ARTICLE:
------------------------------------------------------------

# Fursona Species



## Vrynn~ (Apr 23, 2016)

Hello everyone I'm Vrynn~, I'm new here like as in so new that as of right now the site still says I'm the most recent member, but anyway I want to make a fursona for myself and I'm kind of running into a little bit of trouble...

Basically I've already got the general details about the fursona's personality in mind, but I can't seem to come up with what I want my fursona's species to be, so I was wondering if you all would like to help by telling me what species you think works best with the personality k? Ah before I explain the personality I want to mention that I have decided that I want my fursona to be a mammal

Anyway his personality is very kind and happy, but he's also extremely bashful, shy, and nervous. He is a trap, but not really trans; it's more like he loves cute things and being made up to look cute too. As far as other important things relating to his personality he is very quiet around strangers and also has a very submissive personality in general. Beyond that he loves sweets

Sorry if it's a little lengthy and/or if the wording is a little weird, I couldn't decide if I should be using first person pronouns to talk about my fursona's personality because it is mine or if I should use second... Maybe just using Vrynn instead would have made it less weird but anyway I'm really looking forward to hearing what you all think about what Vrynn's species should be


----------



## Toby_Morpheus (Apr 23, 2016)

------------------------------------------------------------

DATA RECORDS:

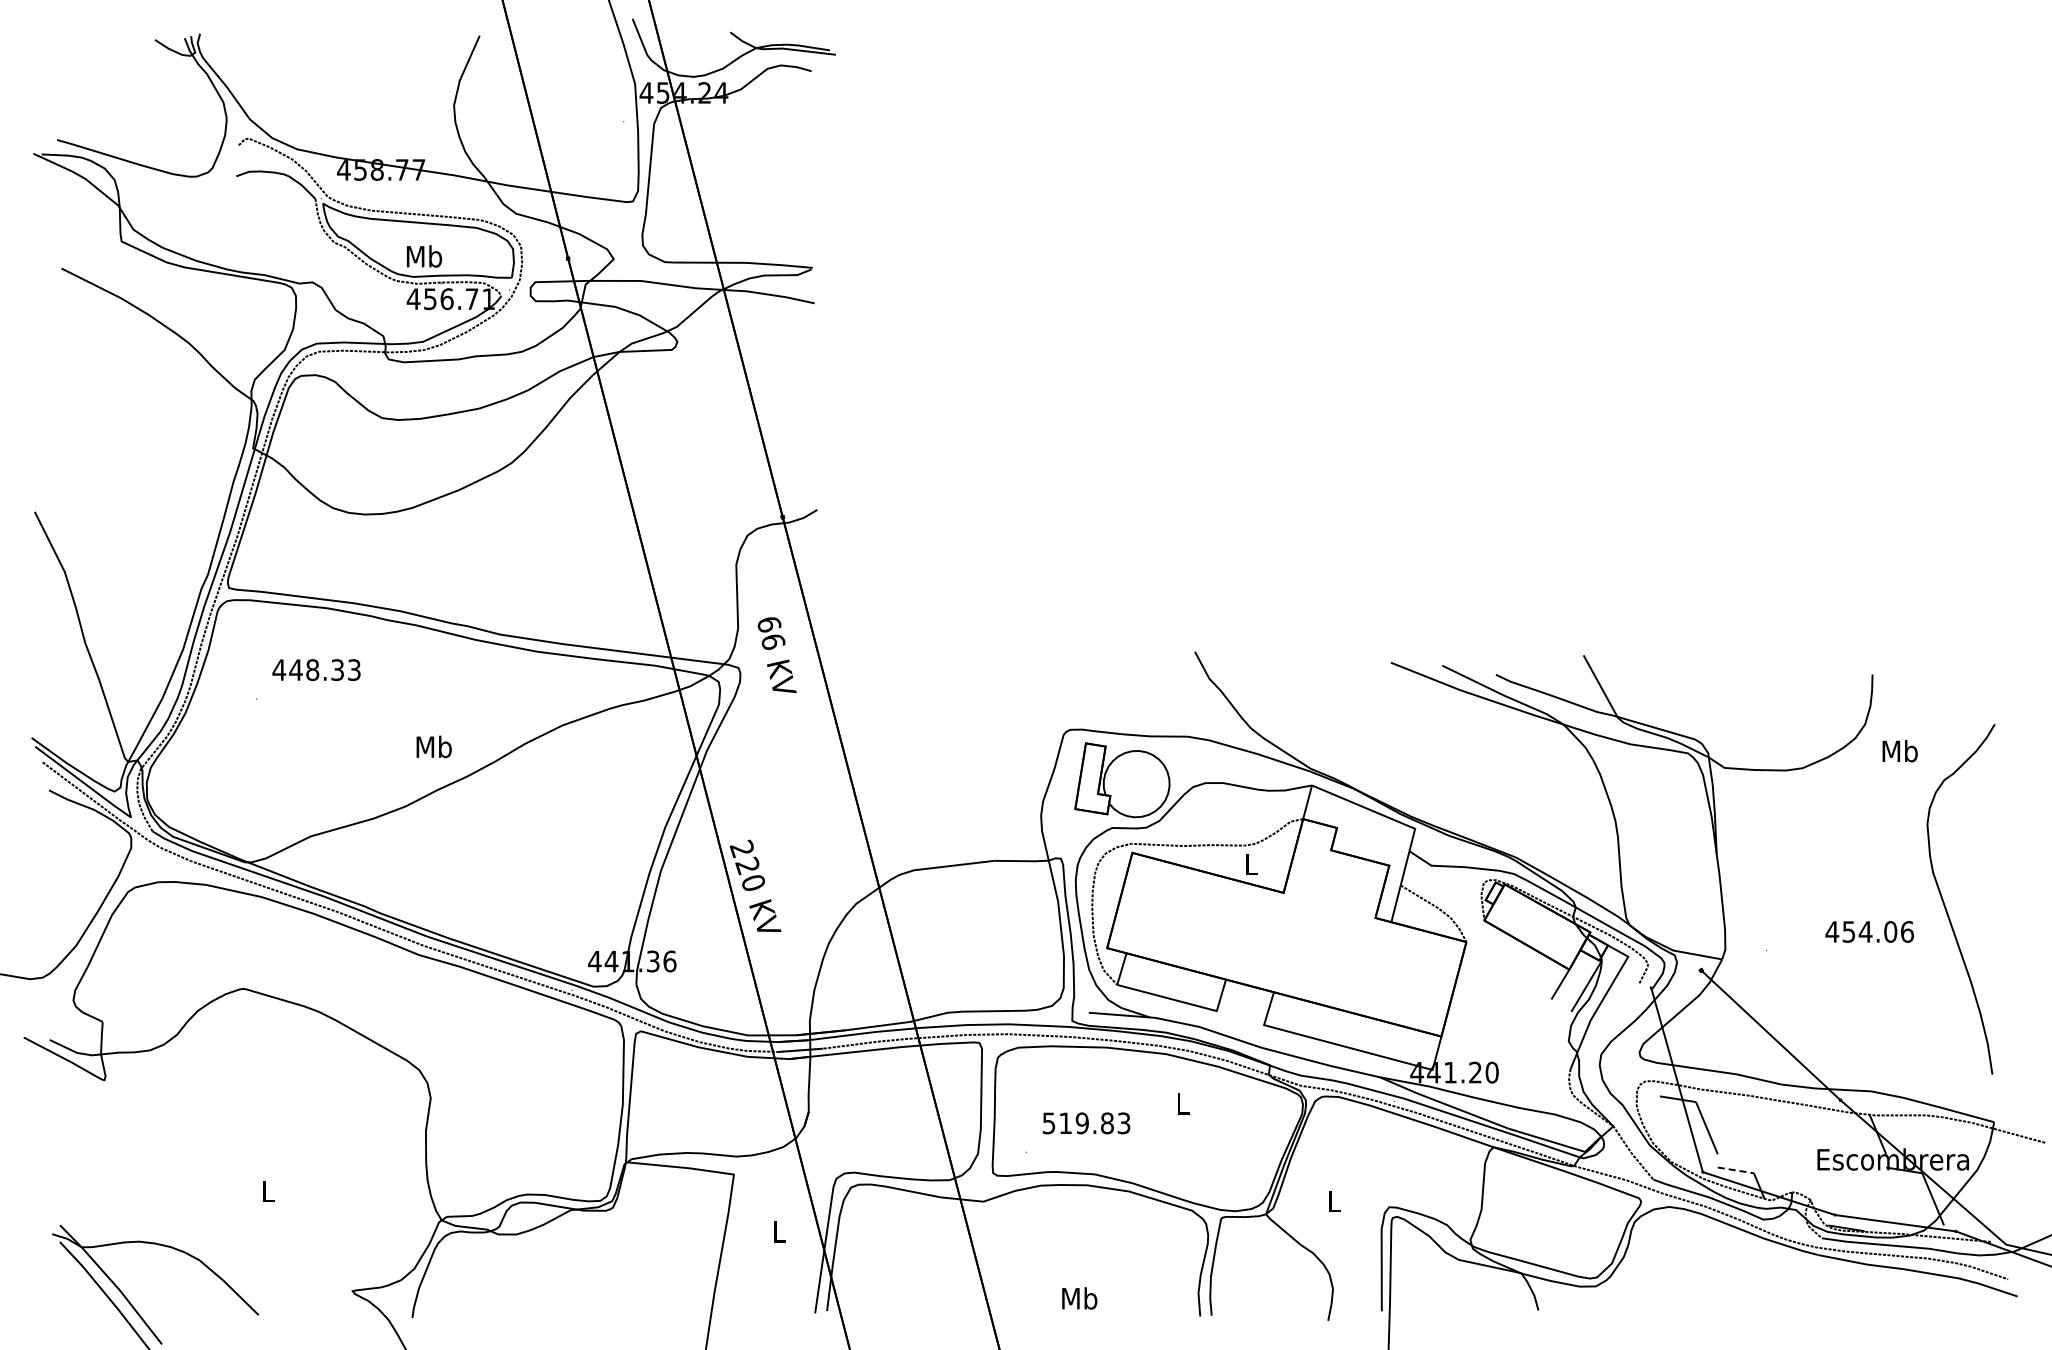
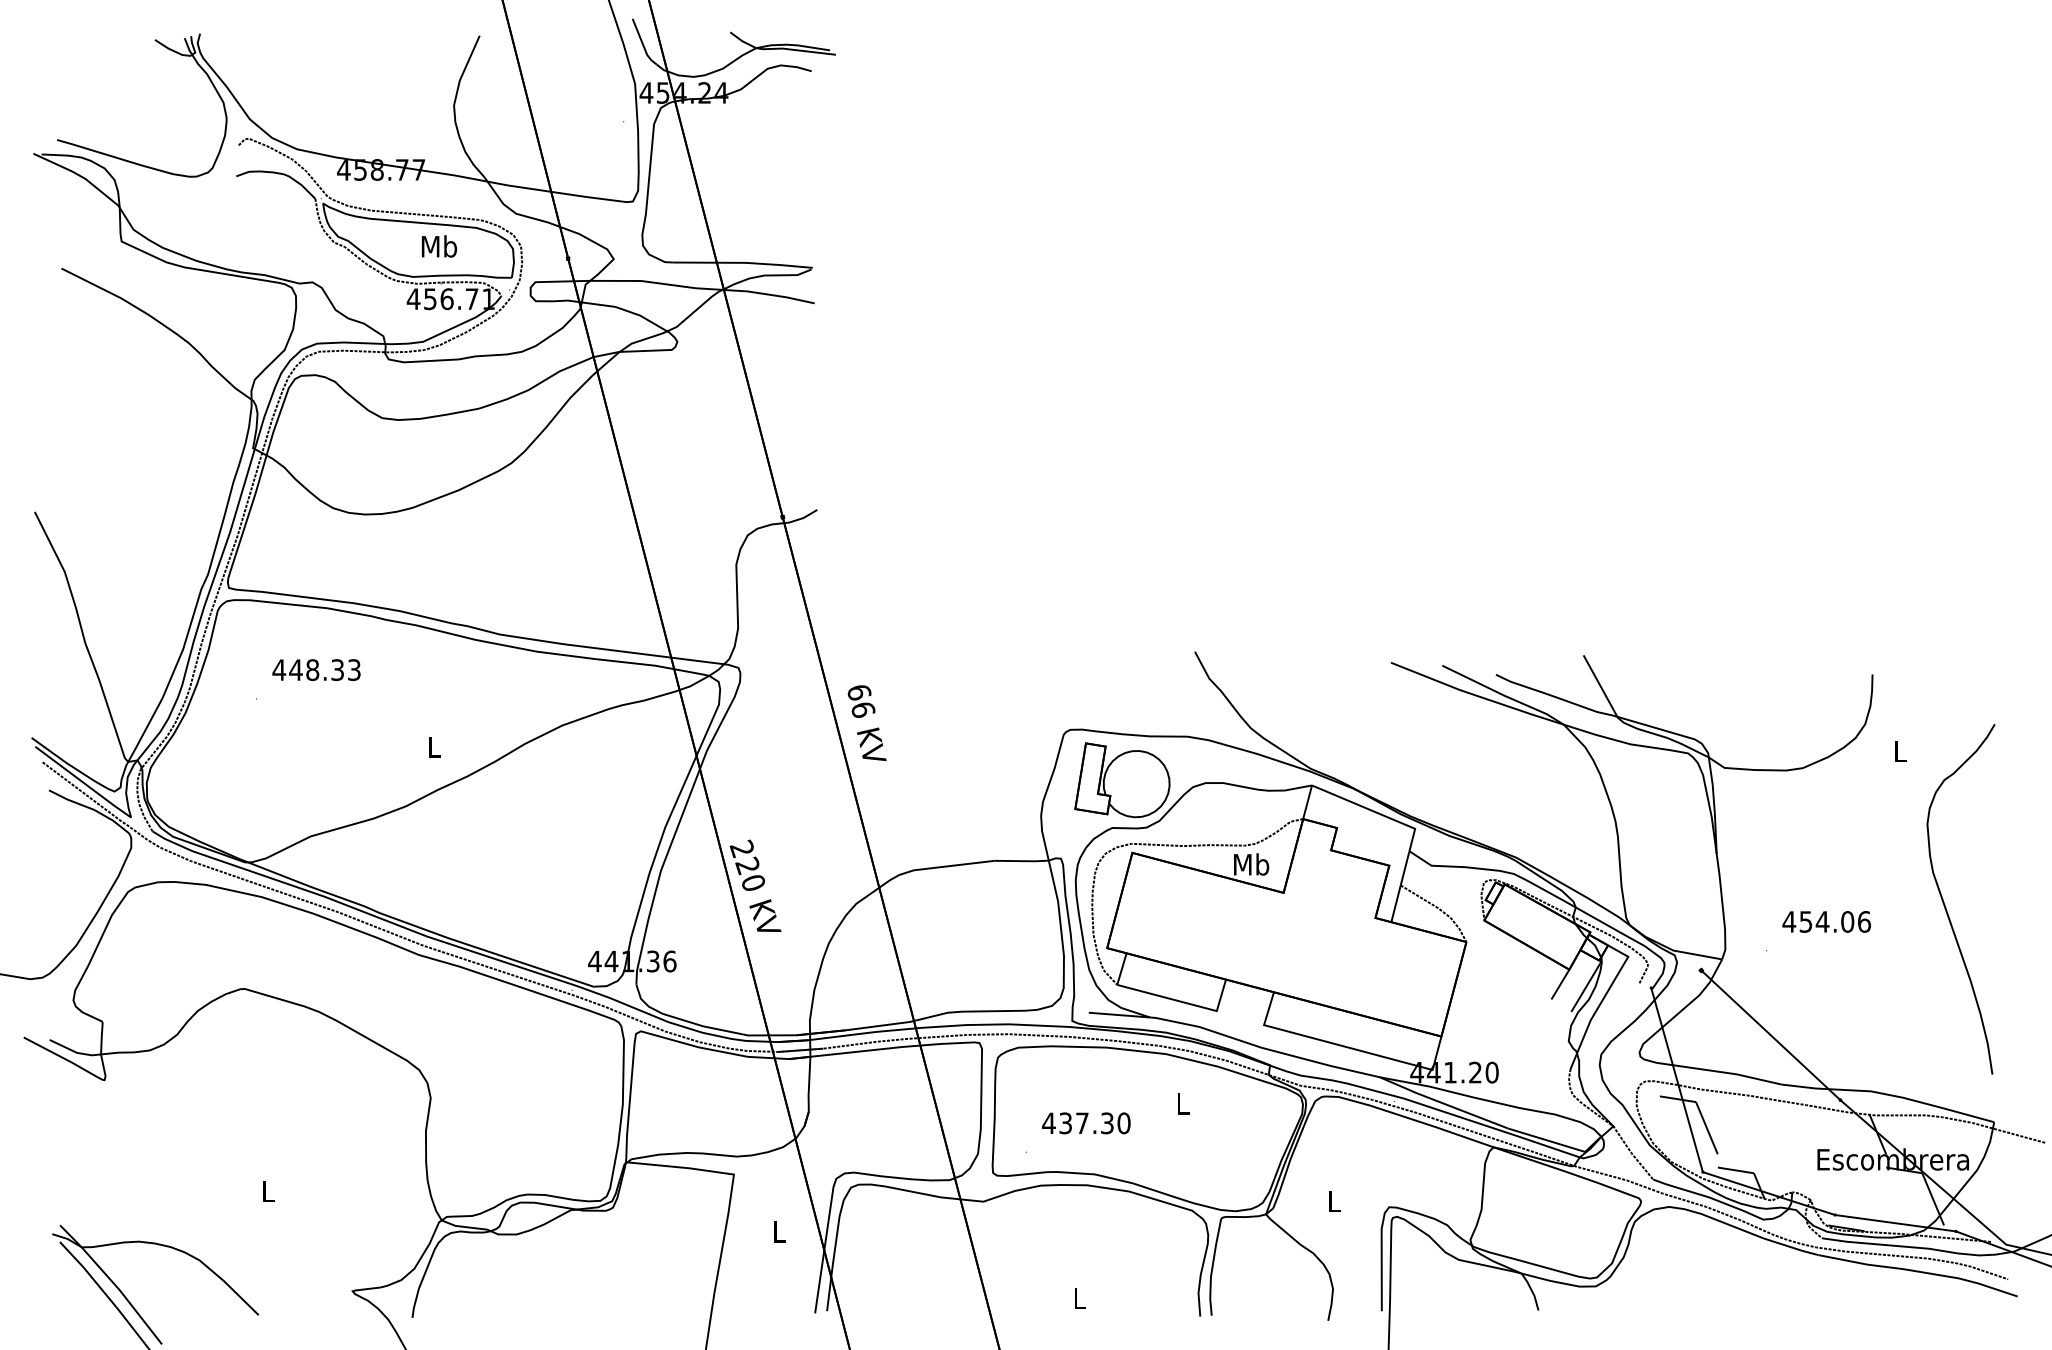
text at (424, 256) position: (424, 256) -> (439, 246)
text at (776, 655) position: (776, 655) -> (866, 723)
text at (433, 746): Mb -> L
text at (1899, 750): Mb -> L
text at (1251, 864): L -> Mb
text at (1869, 931) position: (1869, 931) -> (1826, 921)
text at (1086, 1123): 519.83 -> 437.30
line at (1736, 1170): dashed -> solid
text at (1079, 1298): Mb -> L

------------------------------------------------------------

JOB 1:
Could you reproduce the fursona species thread from "Sorry if it's" to "Toby_Morpheus (Apr 23, 2016)"?
JOB 2:
In the fursona species thread, which adjectives describe the fursona in the sentence beginning "Anyway his personality is"?
JOB 3:
Can you write the next part of the fursona species thread, picking up right after its last line?
The material above comes from a separate source.

TASK OUTPUT 1:
Sorry if it's a little lengthy and/or if the wording is a little weird, I couldn't decide if I should be using first person pronouns to talk about my fursona's personality because it is mine or if I should use second... Maybe just using Vrynn instead would have made it less weird but anyway I'm really looking forward to hearing what you all think about what Vrynn's species should be


----------



## Toby_Morpheus (Apr 23, 2016)

TASK OUTPUT 2:
kind, happy, bashful, shy, nervous

TASK OUTPUT 3:
I think it should be one you have a bit of a connection with.
Like spiritually, maybe a childhood pet...

What you describe I've seen with a multitude of races, so you really can't go wrong.


----------



## Vrynn~ (Apr 23, 2016)

Prometheus_Fox said:


> I think it should be one you have a bit of a connection with.
> Like spiritually, maybe a childhood pet...
> 
> What you describe I've seen with a multitude of races, so you really can't go wrong.


mm yeah I understand and I'm not really asking for someone to choose for me but more like I'm asking for some ideas on different species, for instance I've already thought of maybe either a dog or a fox, but from personal experiences getting other's opinions on this stuff can never hurt. That said I do plan on only picking one I like (for instance I wouldn't pick something I felt didn't fit my fursona even if I got a million replies saying it should be this species). Oh and thanks a tone fr your reply


----------



## Toby_Morpheus (Apr 23, 2016)

Vrynn~ said:


> mm yeah I understand and I'm not really asking for someone to choose for me but more like I'm asking for some ideas on different species, for instance I've already thought of maybe either a dog or a fox, but from personal experiences getting other's opinions on this stuff can never hurt. That said I do plan on only picking one I like (for instance I wouldn't pick something I felt didn't fit my fursona even if I got a million replies saying it should be this species). Oh and thanks a tone fr your reply


Well...
I guess rabbit is a popular choice for traps/feminine male sonas.


----------



## Azrion/Zhalo (Apr 23, 2016)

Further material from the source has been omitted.